Fırtına Vadisi Yok Olmasın Platformu, Karıncalar Karadeniz Dayanışması, Ömür İçin Yasa İnisiyatifi, Toprağımızı Vermiyoruz Kampanyası üyelerinin de ortasında bulunduğu çok sayıda tabiat savunucusu, “Yaban hayatı satılık değildir” sloganıyla ihalenin iptali için Rize 12. Bölge Müdürlüğüne dilekçe verdi. CHP ve Saadet Partisi temsilcileri de aksiyona takviye sundu.
“TÜM CANLILARIN CANINI İHALE MASALARINDA SATAMAZSINIZ”
Platform ismine basın açıklaması yapan Aslı Kahraman Eren, ihaleye şu sözlerle reaksiyon gösterdi:
“Doğayı ve tabiattaki canlıları siz mi var ettiniz de katlediyorsunuz? Ağaçları siz mi diktiniz de kesiyorsunuz? Yaylaları siz mi var ettiniz de madenlere peşkeş çekiyorsunuz? Tüm canlıların canını ihale masalarında satamazsınız. Yüreğinde vicdan olan herkesi dağlarımızı, topraklarımızı, su havzalarımızı ve yaban hayatını muhafazaya davet ediyoruz. Bu, gençlerimizin geleceğine sahip çıkmaktır.”
Eren, TBMM’de geçen günlerde kabul edilen “işgal yasası”nın yaylaları ve tarım alanlarını maden şirketlerine açacağını anlatarak, bunun göçü, etraf tahribatını ve sıhhat meselelerini artıracağını söyledi.
“EKOSİSTEMİN KESİMİ OLAN DAĞ KEÇİLERİ KATLEDİLEMEZ”

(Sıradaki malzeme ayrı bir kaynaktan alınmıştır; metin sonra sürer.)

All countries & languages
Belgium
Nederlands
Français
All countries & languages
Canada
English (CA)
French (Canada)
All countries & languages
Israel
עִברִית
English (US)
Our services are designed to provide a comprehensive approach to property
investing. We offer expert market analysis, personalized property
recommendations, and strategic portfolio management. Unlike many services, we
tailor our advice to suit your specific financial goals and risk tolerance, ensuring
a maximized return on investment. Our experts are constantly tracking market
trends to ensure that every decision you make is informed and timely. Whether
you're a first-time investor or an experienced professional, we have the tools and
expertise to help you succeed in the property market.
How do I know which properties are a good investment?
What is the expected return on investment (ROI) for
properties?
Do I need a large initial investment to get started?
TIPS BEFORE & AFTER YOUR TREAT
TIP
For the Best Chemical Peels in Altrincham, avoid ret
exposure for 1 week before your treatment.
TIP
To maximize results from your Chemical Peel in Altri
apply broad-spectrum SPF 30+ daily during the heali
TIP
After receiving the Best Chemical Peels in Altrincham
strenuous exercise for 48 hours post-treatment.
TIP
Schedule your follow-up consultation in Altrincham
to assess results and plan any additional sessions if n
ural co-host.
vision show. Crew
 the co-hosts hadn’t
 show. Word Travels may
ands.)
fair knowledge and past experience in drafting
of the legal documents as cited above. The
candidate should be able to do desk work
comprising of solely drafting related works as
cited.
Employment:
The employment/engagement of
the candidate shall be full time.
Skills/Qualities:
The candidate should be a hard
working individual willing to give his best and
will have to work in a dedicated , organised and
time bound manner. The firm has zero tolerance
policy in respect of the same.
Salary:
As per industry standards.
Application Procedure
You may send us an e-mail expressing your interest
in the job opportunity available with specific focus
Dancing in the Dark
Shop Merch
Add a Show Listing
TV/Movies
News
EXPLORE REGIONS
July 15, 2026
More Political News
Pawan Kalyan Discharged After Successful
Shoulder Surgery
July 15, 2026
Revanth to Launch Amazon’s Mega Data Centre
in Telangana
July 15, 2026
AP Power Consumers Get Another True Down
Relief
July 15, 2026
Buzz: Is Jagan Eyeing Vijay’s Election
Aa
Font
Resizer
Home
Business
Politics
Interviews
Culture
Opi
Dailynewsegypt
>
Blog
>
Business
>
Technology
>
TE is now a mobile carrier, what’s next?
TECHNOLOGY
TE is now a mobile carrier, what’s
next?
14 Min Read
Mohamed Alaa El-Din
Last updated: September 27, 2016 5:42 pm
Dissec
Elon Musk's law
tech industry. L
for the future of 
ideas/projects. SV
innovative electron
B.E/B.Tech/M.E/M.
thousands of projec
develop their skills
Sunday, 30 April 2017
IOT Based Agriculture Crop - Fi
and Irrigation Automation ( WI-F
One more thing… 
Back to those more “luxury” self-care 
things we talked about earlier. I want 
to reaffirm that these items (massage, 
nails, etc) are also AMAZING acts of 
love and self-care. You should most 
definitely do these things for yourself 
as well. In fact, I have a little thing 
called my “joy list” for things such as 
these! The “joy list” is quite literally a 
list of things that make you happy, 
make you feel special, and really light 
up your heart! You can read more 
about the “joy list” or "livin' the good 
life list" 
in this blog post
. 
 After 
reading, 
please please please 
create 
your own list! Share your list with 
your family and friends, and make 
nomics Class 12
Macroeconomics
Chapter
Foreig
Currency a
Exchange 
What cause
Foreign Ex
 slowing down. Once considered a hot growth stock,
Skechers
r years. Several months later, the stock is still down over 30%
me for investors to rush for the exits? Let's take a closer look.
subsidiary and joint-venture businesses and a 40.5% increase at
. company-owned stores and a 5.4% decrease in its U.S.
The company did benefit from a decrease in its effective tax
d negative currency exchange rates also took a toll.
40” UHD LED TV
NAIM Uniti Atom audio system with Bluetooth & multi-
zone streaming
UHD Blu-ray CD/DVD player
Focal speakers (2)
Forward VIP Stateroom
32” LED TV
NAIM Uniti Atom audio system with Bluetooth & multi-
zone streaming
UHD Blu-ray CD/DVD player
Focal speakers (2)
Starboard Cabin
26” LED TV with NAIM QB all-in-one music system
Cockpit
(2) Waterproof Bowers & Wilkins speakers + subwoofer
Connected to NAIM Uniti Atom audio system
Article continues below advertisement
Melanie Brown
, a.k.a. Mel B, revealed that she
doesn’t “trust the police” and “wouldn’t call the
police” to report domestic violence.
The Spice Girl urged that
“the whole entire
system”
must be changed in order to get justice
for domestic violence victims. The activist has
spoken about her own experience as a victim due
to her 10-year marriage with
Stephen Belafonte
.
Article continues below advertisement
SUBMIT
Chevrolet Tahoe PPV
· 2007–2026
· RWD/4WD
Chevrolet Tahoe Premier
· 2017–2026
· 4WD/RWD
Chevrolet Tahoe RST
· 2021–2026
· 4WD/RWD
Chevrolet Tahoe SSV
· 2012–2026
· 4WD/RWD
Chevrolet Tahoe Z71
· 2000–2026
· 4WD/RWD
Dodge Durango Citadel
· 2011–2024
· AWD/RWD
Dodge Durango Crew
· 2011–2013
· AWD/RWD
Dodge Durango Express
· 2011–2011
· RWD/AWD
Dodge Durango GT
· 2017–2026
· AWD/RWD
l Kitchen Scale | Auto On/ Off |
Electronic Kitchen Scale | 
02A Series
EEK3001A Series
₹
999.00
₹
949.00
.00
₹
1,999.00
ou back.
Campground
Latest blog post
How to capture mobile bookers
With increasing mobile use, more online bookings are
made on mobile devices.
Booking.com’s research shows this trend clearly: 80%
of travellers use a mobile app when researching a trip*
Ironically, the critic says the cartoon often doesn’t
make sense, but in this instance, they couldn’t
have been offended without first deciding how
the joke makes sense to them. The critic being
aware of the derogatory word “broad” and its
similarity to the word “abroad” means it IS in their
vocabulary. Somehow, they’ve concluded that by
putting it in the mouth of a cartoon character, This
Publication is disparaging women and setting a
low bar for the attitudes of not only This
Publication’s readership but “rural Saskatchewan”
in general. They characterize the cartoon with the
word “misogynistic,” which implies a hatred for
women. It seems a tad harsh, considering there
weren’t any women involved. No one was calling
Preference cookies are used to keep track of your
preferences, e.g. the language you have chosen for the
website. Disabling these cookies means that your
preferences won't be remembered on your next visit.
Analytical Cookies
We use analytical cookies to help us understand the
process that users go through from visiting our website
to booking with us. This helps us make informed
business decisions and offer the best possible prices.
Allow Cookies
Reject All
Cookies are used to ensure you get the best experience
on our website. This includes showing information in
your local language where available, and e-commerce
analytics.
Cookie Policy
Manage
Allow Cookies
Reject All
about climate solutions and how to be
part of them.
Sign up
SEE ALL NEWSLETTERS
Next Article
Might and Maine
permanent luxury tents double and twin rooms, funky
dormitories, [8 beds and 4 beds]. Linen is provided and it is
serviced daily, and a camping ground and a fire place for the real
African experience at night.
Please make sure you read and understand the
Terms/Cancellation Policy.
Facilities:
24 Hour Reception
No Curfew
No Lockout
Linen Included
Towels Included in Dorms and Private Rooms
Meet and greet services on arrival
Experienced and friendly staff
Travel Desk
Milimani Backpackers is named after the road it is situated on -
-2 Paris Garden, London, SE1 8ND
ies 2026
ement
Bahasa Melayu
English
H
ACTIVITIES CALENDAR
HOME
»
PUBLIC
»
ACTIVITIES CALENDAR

Eren, çengel boynuzlu dağ keçilerinin ekosistemdeki ehemmiyetine dikkati çekerek, “Tarım ve Orman Bakanlığı, 11 Ağustos 2025’te Çamlıhemşin, Kaçkar ve İkizdere’de bu hayvanların avlanması için ihale yaptı. Zati yol çalışmaları, taş ocakları, su kirliliği, orman tahribatı ve madencilik baskısı altında olan Fırtına havzasında bu adım kabul edilemez. Bu ihale derhal iptal edilmelidir” dedi.
“İliç ve Soma facialarını unutmadık” diyen Eren, siyanürlü madenciliğin kanser olaylarını artıracağını belirterek, “Türkiye’nin yaylaları, ormanları, tarım toprakları ve dereleri rant konusu olamaz. Yaşamak her canlının hakkıdır” kelamlarıyla açıklamasını tamamladı.